Instructions to follow
Copy the text lines of every entry below verbatim, omitting the picture markers.

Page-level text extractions
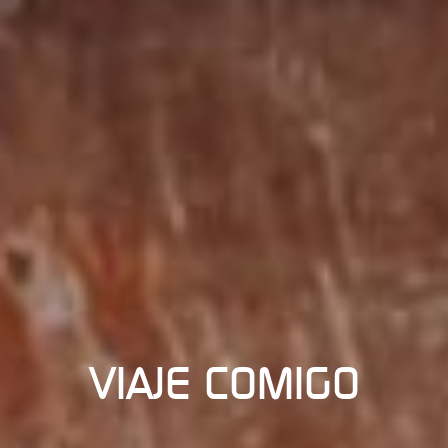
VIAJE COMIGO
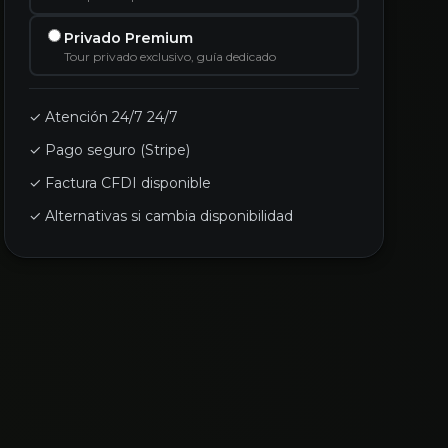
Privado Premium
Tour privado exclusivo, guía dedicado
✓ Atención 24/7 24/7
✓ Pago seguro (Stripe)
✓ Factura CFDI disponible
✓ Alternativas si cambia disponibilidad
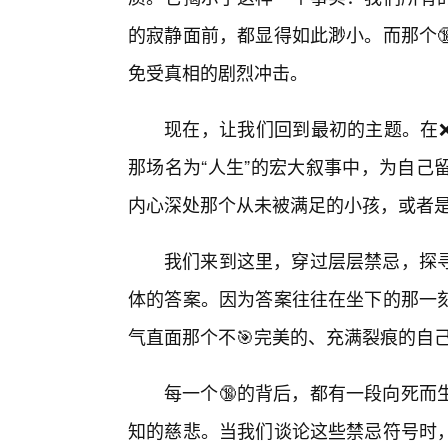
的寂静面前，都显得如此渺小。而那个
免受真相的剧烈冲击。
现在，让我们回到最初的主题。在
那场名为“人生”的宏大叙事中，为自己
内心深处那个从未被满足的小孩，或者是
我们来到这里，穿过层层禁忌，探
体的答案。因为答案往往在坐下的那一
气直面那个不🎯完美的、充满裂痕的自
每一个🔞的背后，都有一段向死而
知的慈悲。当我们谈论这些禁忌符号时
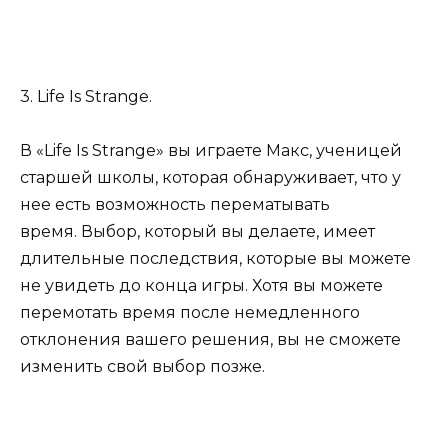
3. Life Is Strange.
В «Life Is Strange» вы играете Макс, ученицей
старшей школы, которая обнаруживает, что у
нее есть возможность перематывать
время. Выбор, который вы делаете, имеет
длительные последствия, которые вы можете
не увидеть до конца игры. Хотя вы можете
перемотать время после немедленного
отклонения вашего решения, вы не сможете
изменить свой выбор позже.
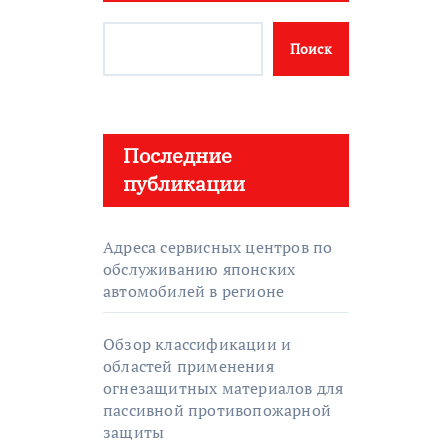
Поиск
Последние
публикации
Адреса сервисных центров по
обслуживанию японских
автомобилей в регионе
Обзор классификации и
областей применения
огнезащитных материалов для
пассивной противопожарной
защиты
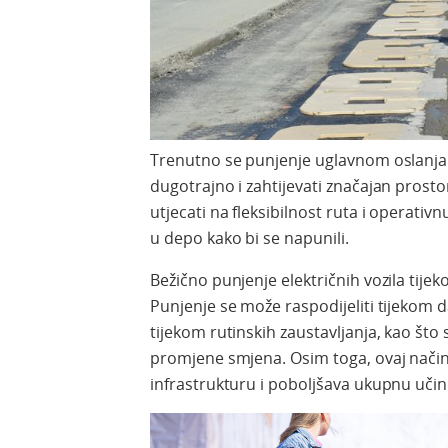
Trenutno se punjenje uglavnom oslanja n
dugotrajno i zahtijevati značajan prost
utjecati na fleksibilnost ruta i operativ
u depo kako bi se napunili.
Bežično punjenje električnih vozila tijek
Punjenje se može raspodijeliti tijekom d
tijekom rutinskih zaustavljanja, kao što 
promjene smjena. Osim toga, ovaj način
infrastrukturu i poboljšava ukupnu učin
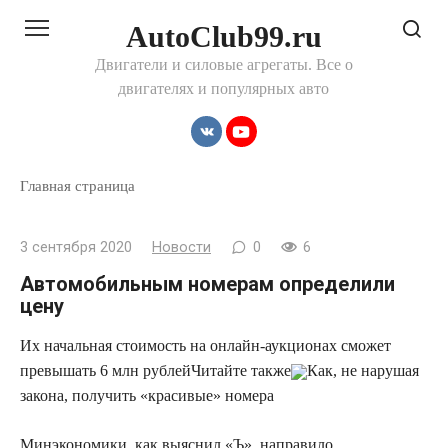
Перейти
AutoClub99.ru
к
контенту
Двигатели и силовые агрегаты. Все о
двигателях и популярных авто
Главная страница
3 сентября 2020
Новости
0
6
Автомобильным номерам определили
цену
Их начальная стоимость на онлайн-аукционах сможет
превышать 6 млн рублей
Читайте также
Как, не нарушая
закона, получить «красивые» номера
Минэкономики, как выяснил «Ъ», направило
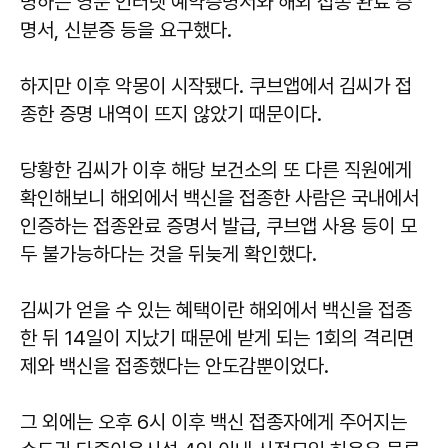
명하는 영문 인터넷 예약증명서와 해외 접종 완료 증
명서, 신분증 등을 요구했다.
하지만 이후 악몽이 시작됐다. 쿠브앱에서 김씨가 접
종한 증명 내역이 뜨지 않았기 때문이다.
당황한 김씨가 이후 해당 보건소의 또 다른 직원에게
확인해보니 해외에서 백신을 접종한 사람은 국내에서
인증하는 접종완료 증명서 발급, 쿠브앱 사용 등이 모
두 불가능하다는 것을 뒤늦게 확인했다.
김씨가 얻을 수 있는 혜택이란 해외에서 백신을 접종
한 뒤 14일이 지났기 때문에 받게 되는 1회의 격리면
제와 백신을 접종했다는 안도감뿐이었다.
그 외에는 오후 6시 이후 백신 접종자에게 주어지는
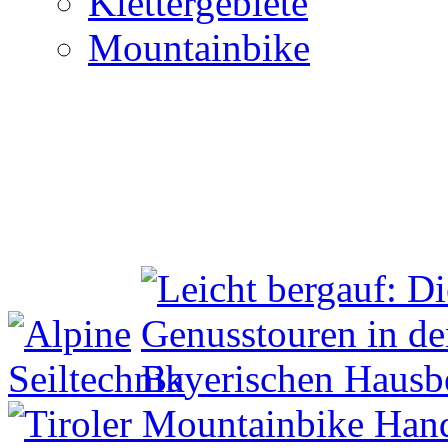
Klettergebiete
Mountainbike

Problem solution
VIAJE COMIGO
Privado Premium
Tour privado exclusivo, guía dedicado
✓ Atención 24/7 24/7
✓ Pago seguro (Stripe)
✓ Factura CFDI disponible
✓ Alternativas si cambia disponibilidad
的寂静面前，都显得如此渺小。而那个
免受真相的剧烈冲击。
现在，让我们回到最初的主题。在
那场名为“人生”的宏大叙事中，为自己
内心深处那个从未被满足的小孩，或者是
我们来到这里，穿过层层禁忌，探
体的答案。因为答案往往在坐下的那一
气直面那个不🎯完美的、充满裂痕的自
每一个🔞的背后，都有一段向死而
知的慈悲。当我们谈论这些禁忌符号时
3. Life Is Strange.
В «Life Is Strange» вы играете Макс, ученицей
старшей школы, которая обнаруживает, что у
нее есть возможность перематывать
время. Выбор, который вы делаете, имеет
длительные последствия, которые вы можете
не увидеть до конца игры. Хотя вы можете
перемотать время после немедленного
отклонения вашего решения, вы не сможете
изменить свой выбор позже.
Поиск
Последние
публикации
Адреса сервисных центров по
обслуживанию японских
автомобилей в регионе
Обзор классификации и
областей применения
огнезащитных материалов для
пассивной противопожарной
защиты
Trenutno se punjenje uglavnom oslanja n
dugotrajno i zahtijevati značajan prost
utjecati na fleksibilnost ruta i operativ
u depo kako bi se napunili.
Bežično punjenje električnih vozila tijek
Punjenje se može raspodijeliti tijekom d
tijekom rutinskih zaustavljanja, kao što 
promjene smjena. Osim toga, ovaj način
infrastrukturu i poboljšava ukupnu učin
Перейти
AutoClub99.ru
к
контенту
Двигатели и силовые агрегаты. Все о
двигателях и популярных авто
Главная страница
3 сентября 2020
Новости
0
6
Автомобильным номерам определили
цену
Их начальная стоимость на онлайн-аукционах сможет
превышать 6 млн рублей
Читайте также
Как, не нарушая
закона, получить «красивые» номера
Минэкономики, как выяснил «Ъ», направило
명하는 영문 인터넷 예약증명서와 해외 접종 완료 증
명서, 신분증 등을 요구했다.
하지만 이후 악몽이 시작됐다. 쿠브앱에서 김씨가 접
종한 증명 내역이 뜨지 않았기 때문이다.
당황한 김씨가 이후 해당 보건소의 또 다른 직원에게
확인해보니 해외에서 백신을 접종한 사람은 국내에서
인증하는 접종완료 증명서 발급, 쿠브앱 사용 등이 모
두 불가능하다는 것을 뒤늦게 확인했다.
김씨가 얻을 수 있는 혜택이란 해외에서 백신을 접종
한 뒤 14일이 지났기 때문에 받게 되는 1회의 격리면
제와 백신을 접종했다는 안도감뿐이었다.
그 외에는 오후 6시 이후 백신 접종자에게 주어지는
Klettergebiete
Mountainbike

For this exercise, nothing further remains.